## OBJETIVO DE LA TAREA
Copia sin ningún cambio las líneas de los datos que siguen, empezando por la línea que contiene "Nachrichten" y continuando hasta el final de los datos, con ambos extremos incluidos.

* * *

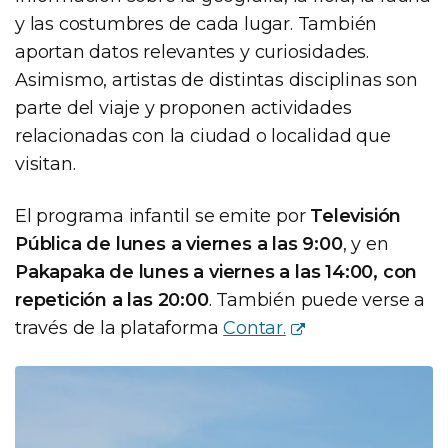
y las costumbres de cada lugar. También
aportan datos relevantes y curiosidades.
Asimismo, artistas de distintas disciplinas son
parte del viaje y proponen actividades
relacionadas con la ciudad o localidad que
visitan.
El programa infantil se emite por
Televisión
Pública de lunes a viernes a las 9:00
, y en
Pakapaka de lunes a viernes a las 14:00, con
repetición a las 20:00
. También puede verse a
través de la plataforma
Contar.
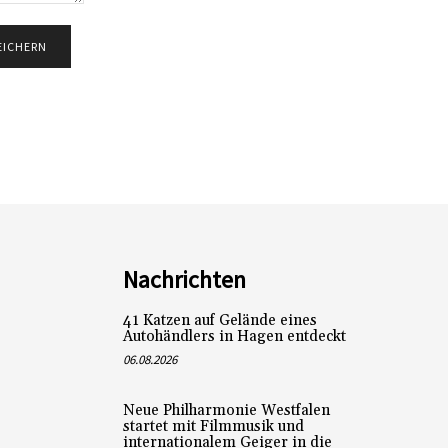
Nachrichten
41 Katzen auf Gelände eines
Autohändlers in Hagen entdeckt
06.08.2026
Neue Philharmonie Westfalen
startet mit Filmmusik und
internationalem Geiger in die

* * *

## SOLUCIÓN DE LA TAREA
Nachrichten
41 Katzen auf Gelände eines
Autohändlers in Hagen entdeckt
06.08.2026
Neue Philharmonie Westfalen
startet mit Filmmusik und
internationalem Geiger in die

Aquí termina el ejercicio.